Only if the patient had a genuine emergency (covered by ACA § 300gg-19a regardless of network status) or if the patient was unknowingly treated by an out-of-network provider in an in-network facility (No Surprises Act protections, effective January 1, 2022). Elective out-of-network services under an HMO plan have very limited appeal grounds — confirm the patient's plan type and the specific coverage exclusion before spending resources on the appeal.
What percentage of denials should an independent practice appeal?
Industry benchmarks suggest 35–50% of denials are worth formal appeal or corrected resubmission. Appealing more than 65–70% of all denials typically indicates the triage system isn't filtering out soft denials and low-value write-offs. Appealing fewer than 25% often means leaving recoverable revenue on the table. Track your appeal rate by payer monthly and compare against recovery rate — the goal is recoverable revenue per staff hour, not total appeal volume.
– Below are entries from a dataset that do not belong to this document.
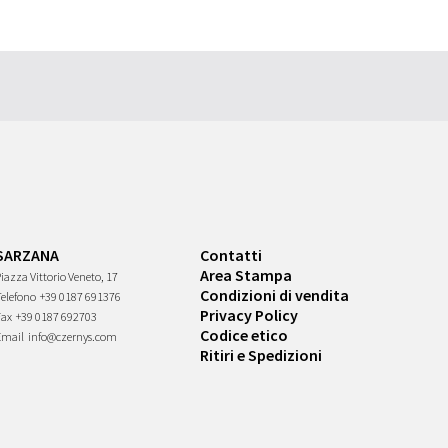
SARZANA
Contatti
Area Stampa
iazza Vittorio Veneto, 17
Condizioni di vendita
Telefono
+39 0187 691376
Privacy Policy
Fax
+39 0187 692703
Codice etico
Email
info@czernys.com
Ritiri e Spedizioni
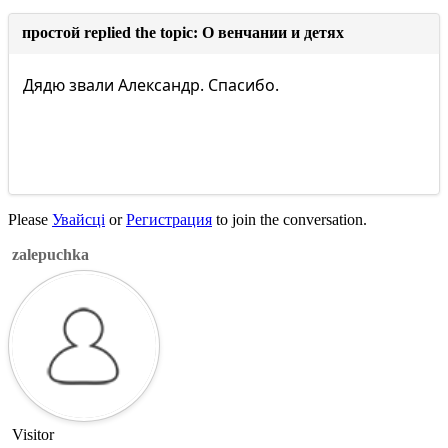
простой replied the topic: О венчании и детях
Дядю звали Александр. Спасибо.
Please
Увайсці
or
Регистрация
to join the conversation.
zalepuchka
Visitor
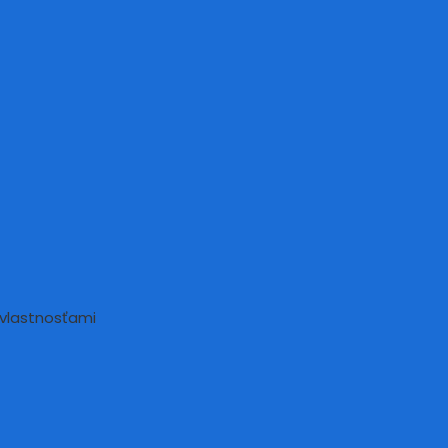
h vlastnosťami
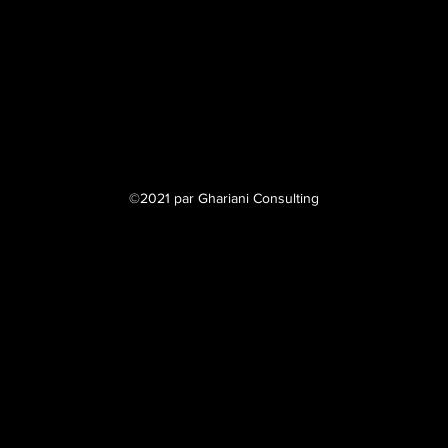
©2021 par Ghariani Consulting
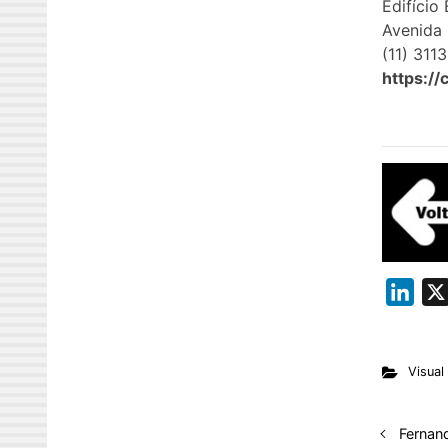
Edifício
Avenida 
(11) 311
https://
L
i
n
Visual
k
e
d
Fernan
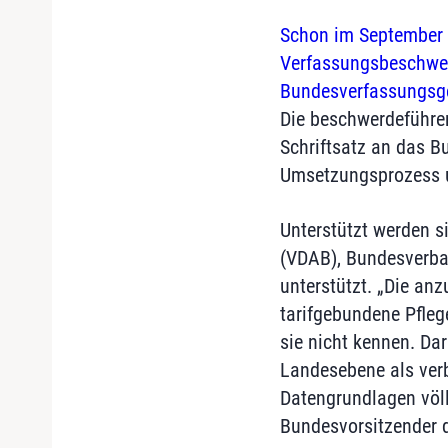
Schon im September 2
Verfassungsbeschwer
Bundesverfassungsge
Die beschwerdeführe
Schriftsatz an das B
Umsetzungsprozess u
Unterstützt werden s
(VDAB), Bundesverban
unterstützt. „Die an
tarifgebundene Pfleg
sie nicht kennen. Dar
Landesebene als verb
Datengrundlagen völl
Bundesvorsitzender 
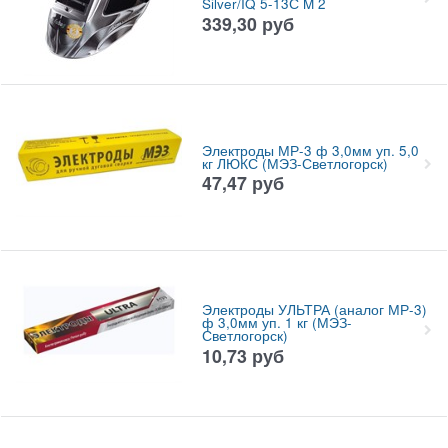
Silver/IQ 5-13С M 2
339,30
руб
Электроды МР-3 ф 3,0мм уп. 5,0
кг ЛЮКС (МЭЗ-Светлогорск)
47,47
руб
Электроды УЛЬТРА (аналог МР-3)
ф 3,0мм уп. 1 кг (МЭЗ-
Светлогорск)
10,73
руб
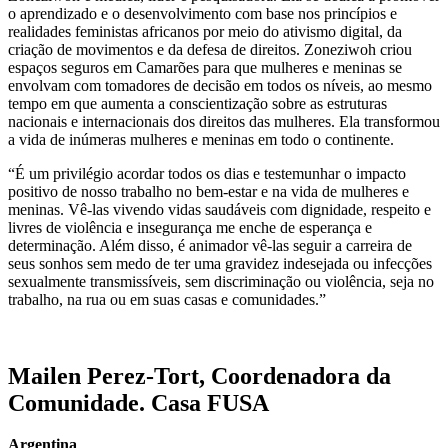
o aprendizado e o desenvolvimento com base nos princípios e
realidades feministas africanos por meio do ativismo digital, da
criação de movimentos e da defesa de direitos. Zoneziwoh criou
espaços seguros em Camarões para que mulheres e meninas se
envolvam com tomadores de decisão em todos os níveis, ao mesmo
tempo em que aumenta a conscientização sobre as estruturas
nacionais e internacionais dos direitos das mulheres. Ela transformou
a vida de inúmeras mulheres e meninas em todo o continente.
“É um privilégio acordar todos os dias e testemunhar o impacto
positivo de nosso trabalho no bem-estar e na vida de mulheres e
meninas. Vê-las vivendo vidas saudáveis com dignidade, respeito e
livres de violência e insegurança me enche de esperança e
determinação. Além disso, é animador vê-las seguir a carreira de
seus sonhos sem medo de ter uma gravidez indesejada ou infecções
sexualmente transmissíveis, sem discriminação ou violência, seja no
trabalho, na rua ou em suas casas e comunidades.”
Mailen Perez-Tort, Coordenadora da
Comunidade. Casa FUSA
Argentina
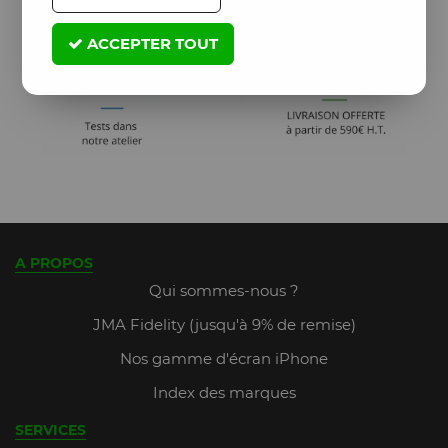
ACCEPTER TOUT
A PROPOS
Qui sommes-nous ?
JMA Fidelity (jusqu'à 9% de remise)
Nos gamme d'écran iPhone
Index des marques
SERVICES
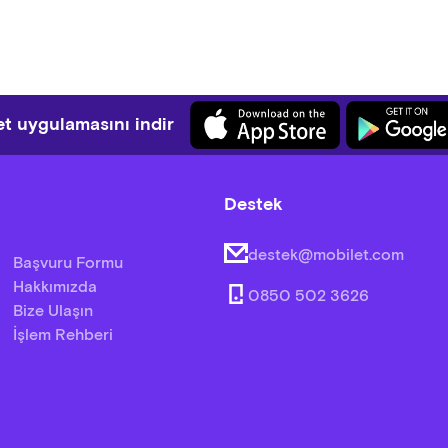
t uygulamasını indir
Destek
destek@mobilet.com
Başvuru Formu
Hakkımızda
0850 502 3626
Bize Ulaşın
İşlem Rehberi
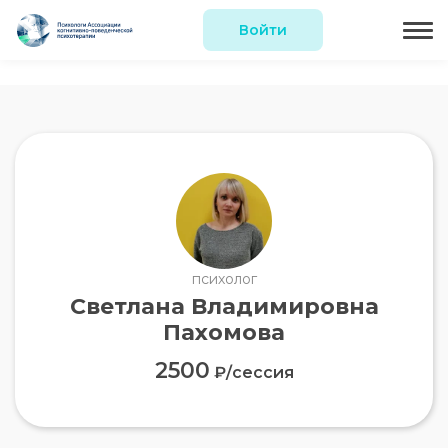
Войти
психолог
Светлана Владимировна
Пахомова
2500
₽/сессия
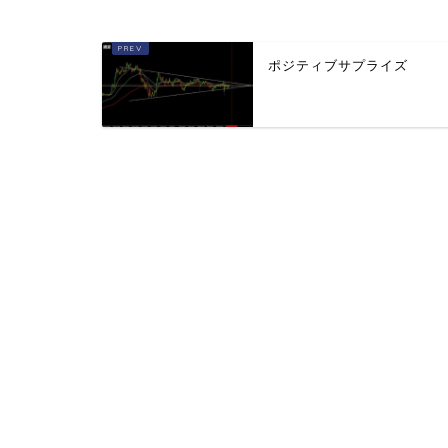
ポジティブサプライズ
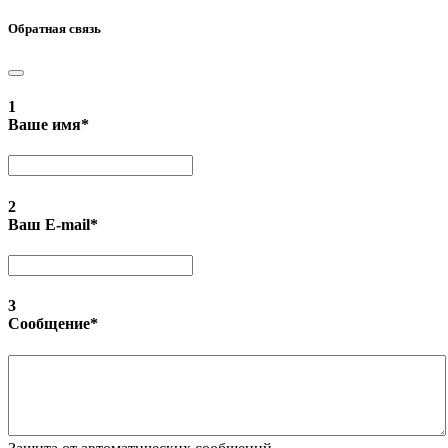
Обратная связь
1
Ваше имя
*
2
Ваш E-mail
*
3
Сообщение
*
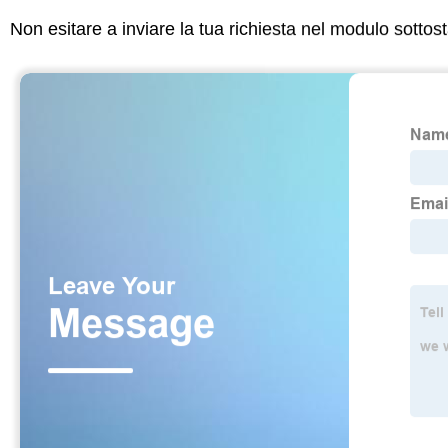
Non esitare a inviare la tua richiesta nel modulo sotto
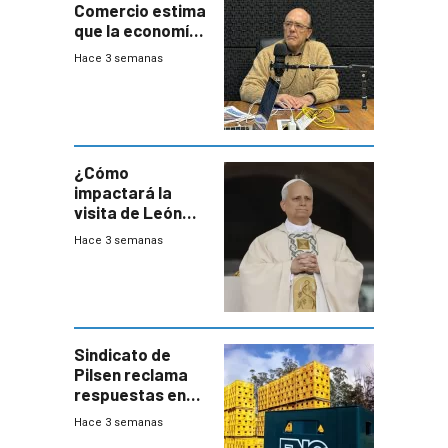
Comercio estima
que la economía
crecerá 1,6%
Hace 3 semanas
este año, pero
advierte una
desaceleración
del consumo
¿Cómo
impactará la
visita de León
XIV a Uruguay?
Hace 3 semanas
Sindicato de
Pilsen reclama
respuestas en
medio de
Hace 3 semanas
conversaciones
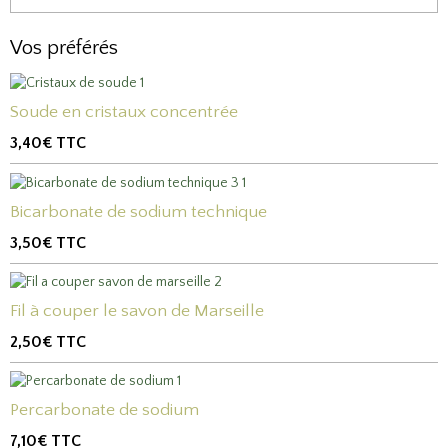
Vos préférés
Soude en cristaux concentrée
3,40€
TTC
Bicarbonate de sodium technique
3,50€
TTC
Fil à couper le savon de Marseille
2,50€
TTC
Percarbonate de sodium
7,10€
TTC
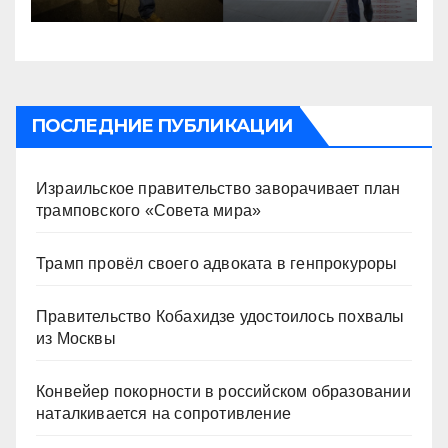
ПОСЛЕДНИЕ ПУБЛИКАЦИИ
Израильское правительство заворачивает план
трамповского «Совета мира»
Трамп провёл своего адвоката в генпрокуроры
Правительство Кобахидзе удостоилось похвалы
из Москвы
Конвейер покорности в российском образовании
наталкивается на сопротивление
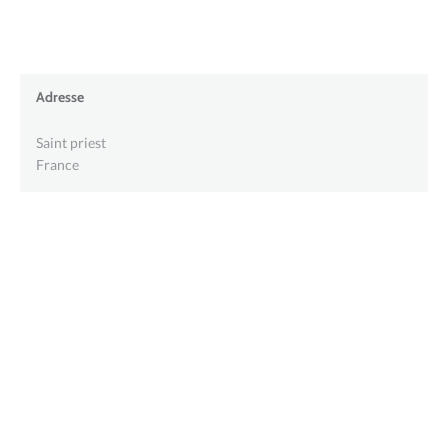
Adresse
Saint priest
France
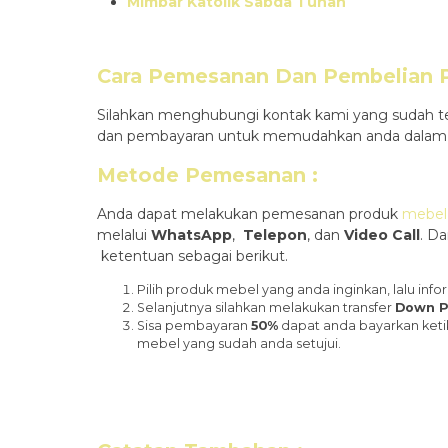
Mimbar Katolik Sabda Tuhan
Cara Pemesanan Dan Pembelian Pr
Silahkan menghubungi kontak kami yang sudah te
dan pembayaran untuk memudahkan anda dalam m
Metode Pemesanan :
Anda dapat melakukan pemesanan produk
mebel 
melalui
WhatsApp
,
Telepon
, dan
Video Call
. D
ketentuan sebagai berikut.
Pilih produk mebel yang anda inginkan, lalu i
Selanjutnya silahkan melakukan transfer
Down P
Sisa pembayaran
50%
dapat anda bayarkan keti
mebel yang sudah anda setujui.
Ready to Triage More Effectively?
The triage framework in this guide works whether you're managing 20 denials a month or 200. The core principle holds: every denial deserves a decision, but not every denial deserves an appeal.
Where to start:
- Use the denial type reference table above to categorize your current backlog
- Flag all soft denials for correction and resubmission before drafting any formal appeals
- Identify any approved PA denials — these are your highest-priority appeals
- Review your denial volume by payer over the last 90 days for patterns worth pursuing as precedent cases
For related guidance by insurer, see Insurance Denial Rate by Company 2026 and Prior Authorization Denial Complete Guide 2026.
This guide reflects 2026 insurance appeal procedures and regulations, including CMS-0057-F (effective January 1, 2026), ACA 45 CFR § 147.136, and state-level updates through Q1 2026. Plan-specific deadlines, coverage criteria, and appeal processes vary. Always verify deadline and process details with your specific payer contract and the denial letter received.